Ces espions « illégaux » si chers à Poutine
Tenant chacun un enfant par la main, un couple descend, jeudi 1er août, de l’avion officiel qui vient de se poser de nuit sur le tarmac de l’aéroport Vnoukovo, à Moscou. En bas de la passerelle, le président russe, Vladimir Poutine, se tient prêt, un énorme bouquet à la main. Il embrasse la femme qui ne peut réprimer un sanglot, lui tapote le dos, baise encore son épaule. A la petite fille de 12 ans et à son frère de 9 ans qui n’ont pas l’air de réaliser, il glisse un surprenant « Buenas noches ». Jamais, le chef du Kremlin n’a témoigné une telle compassion en public, pas même pour les victimes d’actes de terrorisme dans son pays.
Derrière le dirigeant russe, la garde présidentielle, raide comme un piquet, ajoute à la solennité du moment, captée par les caméras de télévision russes. Le plus grand échange de prisonniers, depuis la chute de l’URSS en 1991, vient de s’achever entre la Russie et l’Occident. Contre la libération de seize prisonniers politiques russes et binationaux, opposés à la guerre, le Kremlin récupère huit Russes détenus dans plusieurs pays, escrocs, criminels, et espions.
Parmi ces derniers, Vadim Krasikov, alias Vadim Sokolov, qui purgeait une peine de prison à vie en Allemagne pour l’assassinat à Berlin, en 2019, d’un Géorgien ayant combattu auprès des séparatistes tchétchènes, est sorti le premier de l’avion. « Il a servi dans Alfa », une unité d’élite des services de renseignement du FSB, les services russes de sécurité, s’est rengorgé Dmitri Peskov, le porte-parole du Kremlin. Il a même « servi avec plusieurs employés [actuels] du service de sécurité du président », ajoutait-il.

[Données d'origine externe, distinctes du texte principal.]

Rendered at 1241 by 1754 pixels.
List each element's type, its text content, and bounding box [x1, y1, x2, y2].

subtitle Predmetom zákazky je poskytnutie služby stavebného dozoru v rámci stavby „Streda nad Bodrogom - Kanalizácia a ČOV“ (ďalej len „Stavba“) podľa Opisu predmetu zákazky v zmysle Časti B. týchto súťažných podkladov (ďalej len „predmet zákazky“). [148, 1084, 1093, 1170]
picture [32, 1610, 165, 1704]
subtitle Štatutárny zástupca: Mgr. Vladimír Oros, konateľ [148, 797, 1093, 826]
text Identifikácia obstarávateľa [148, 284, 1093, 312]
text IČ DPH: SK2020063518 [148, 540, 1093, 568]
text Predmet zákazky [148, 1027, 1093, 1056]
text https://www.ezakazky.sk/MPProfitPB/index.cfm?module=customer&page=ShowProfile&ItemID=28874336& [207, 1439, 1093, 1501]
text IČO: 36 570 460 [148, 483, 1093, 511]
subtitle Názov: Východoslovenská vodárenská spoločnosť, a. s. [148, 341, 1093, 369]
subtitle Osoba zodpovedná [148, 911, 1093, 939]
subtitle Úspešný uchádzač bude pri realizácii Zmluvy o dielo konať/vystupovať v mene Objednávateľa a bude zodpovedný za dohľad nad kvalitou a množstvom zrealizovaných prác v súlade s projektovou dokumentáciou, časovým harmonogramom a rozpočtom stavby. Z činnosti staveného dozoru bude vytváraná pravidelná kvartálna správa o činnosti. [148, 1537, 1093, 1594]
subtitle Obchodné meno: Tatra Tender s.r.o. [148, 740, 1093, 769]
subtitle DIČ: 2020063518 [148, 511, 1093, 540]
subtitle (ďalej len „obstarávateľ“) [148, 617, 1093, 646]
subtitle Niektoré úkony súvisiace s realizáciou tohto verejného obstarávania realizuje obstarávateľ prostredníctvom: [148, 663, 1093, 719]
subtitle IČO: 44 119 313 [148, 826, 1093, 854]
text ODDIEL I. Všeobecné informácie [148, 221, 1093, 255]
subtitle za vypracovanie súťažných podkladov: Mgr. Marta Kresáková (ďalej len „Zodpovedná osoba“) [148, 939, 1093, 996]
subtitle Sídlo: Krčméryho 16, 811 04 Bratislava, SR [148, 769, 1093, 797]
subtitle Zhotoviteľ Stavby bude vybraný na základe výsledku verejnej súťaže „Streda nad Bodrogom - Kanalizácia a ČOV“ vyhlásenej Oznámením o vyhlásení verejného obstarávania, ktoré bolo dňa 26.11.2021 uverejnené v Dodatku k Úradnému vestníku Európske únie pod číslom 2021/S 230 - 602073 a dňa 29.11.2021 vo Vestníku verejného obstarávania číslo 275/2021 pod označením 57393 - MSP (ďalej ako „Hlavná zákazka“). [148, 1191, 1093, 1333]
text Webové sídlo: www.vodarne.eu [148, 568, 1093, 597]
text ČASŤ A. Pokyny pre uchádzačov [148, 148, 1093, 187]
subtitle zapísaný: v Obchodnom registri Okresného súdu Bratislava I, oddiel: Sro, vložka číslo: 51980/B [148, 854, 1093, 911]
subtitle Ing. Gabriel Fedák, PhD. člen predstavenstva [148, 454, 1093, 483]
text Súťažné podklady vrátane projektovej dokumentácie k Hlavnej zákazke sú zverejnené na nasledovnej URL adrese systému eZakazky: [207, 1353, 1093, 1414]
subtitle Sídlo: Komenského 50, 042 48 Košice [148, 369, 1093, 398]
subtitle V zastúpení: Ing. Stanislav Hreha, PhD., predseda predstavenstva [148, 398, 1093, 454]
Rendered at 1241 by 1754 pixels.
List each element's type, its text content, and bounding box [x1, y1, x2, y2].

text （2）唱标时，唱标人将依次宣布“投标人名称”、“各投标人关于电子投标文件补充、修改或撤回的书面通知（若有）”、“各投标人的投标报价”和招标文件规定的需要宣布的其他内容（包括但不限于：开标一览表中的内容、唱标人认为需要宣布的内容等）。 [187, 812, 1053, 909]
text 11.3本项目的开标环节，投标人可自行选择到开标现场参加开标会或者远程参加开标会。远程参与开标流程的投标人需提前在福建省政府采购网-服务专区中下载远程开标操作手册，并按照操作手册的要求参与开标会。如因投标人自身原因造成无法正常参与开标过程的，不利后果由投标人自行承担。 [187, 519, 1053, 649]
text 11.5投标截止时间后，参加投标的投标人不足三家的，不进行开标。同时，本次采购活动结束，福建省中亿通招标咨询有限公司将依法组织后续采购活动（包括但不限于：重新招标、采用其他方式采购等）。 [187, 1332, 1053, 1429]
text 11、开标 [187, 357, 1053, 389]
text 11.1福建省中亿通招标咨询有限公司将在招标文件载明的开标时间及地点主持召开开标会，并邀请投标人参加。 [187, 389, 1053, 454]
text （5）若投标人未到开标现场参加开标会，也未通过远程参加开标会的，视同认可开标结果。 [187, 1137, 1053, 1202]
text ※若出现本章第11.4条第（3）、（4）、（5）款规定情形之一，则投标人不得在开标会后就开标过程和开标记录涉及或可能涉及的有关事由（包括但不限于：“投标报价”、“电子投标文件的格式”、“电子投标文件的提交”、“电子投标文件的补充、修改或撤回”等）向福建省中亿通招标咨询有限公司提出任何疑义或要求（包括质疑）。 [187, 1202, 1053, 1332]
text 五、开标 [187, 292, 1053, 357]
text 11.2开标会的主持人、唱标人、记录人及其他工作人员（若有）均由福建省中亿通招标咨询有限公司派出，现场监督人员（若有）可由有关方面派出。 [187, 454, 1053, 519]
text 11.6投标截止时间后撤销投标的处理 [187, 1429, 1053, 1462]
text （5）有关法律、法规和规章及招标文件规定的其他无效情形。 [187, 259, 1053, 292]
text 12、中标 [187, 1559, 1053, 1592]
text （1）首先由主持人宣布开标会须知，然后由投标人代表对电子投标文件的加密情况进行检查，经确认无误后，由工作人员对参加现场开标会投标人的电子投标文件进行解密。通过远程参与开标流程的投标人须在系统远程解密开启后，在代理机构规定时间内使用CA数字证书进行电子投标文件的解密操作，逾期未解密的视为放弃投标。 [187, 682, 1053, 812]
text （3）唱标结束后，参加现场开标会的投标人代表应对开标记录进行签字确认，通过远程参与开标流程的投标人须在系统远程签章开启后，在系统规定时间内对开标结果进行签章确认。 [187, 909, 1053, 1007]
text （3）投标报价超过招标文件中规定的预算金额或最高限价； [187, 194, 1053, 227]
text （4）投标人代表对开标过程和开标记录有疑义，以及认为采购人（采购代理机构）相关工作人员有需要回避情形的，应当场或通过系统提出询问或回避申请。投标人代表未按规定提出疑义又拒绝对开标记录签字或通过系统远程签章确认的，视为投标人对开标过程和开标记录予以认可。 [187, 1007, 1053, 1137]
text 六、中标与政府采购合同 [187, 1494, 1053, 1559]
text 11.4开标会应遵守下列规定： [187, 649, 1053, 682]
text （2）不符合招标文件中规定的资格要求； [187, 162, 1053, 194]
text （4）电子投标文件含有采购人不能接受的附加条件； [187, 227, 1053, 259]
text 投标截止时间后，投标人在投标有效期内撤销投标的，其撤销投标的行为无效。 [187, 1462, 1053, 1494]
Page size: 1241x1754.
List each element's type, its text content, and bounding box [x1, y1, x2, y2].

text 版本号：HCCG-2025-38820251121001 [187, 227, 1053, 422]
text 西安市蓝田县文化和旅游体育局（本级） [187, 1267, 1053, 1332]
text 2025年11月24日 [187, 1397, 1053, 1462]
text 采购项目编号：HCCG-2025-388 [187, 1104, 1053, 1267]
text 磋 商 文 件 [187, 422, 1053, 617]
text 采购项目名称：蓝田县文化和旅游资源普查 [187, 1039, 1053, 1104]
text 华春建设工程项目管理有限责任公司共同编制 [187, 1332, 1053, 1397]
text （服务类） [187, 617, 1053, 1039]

Mais le plus important, c’est le couple. Des illégaux. Des espions travaillant sous couverture complète. Des héros, aux yeux de Vladimir Poutine. Arrêtés en décembre 2022, à Ljubljana, la capitale slovène, où ils s’étaient installés cinq ans auparavant, en 2017, Artiom Doultsev et Anna Doultseva s’étaient créé des identités argentines. Elle, sous le nom de Maria Rosa Mayer Munos, d’origine grecque et née le 6 avril 1984, selon son passeport valable jusqu’en 2032, tenait une galerie d’art en ligne. Lui, Ludwig Gisch, né également en 1984, dirigeait une start-up dans l’informatique.
Les enfants « ne parlent pas russe »
Dans la maison aux couleurs pastel qu’ils occupaient à Ljubljana, les enquêteurs ont trouvé des ordinateurs équipés d’un système permettant de communiquer avec le « Centre », Moscou dans le jargon de l’espionnage russe, si bien crypté que ni les techniciens slovènes ni leurs homologues américains n’ont pu le craquer, rapportait, en juin, The Wall Street Journal. Dans un compartiment secret de leur réfrigérateur, relevait également le quotidien américain, le couple conservait des centaines de milliers d’euros en billets de banque.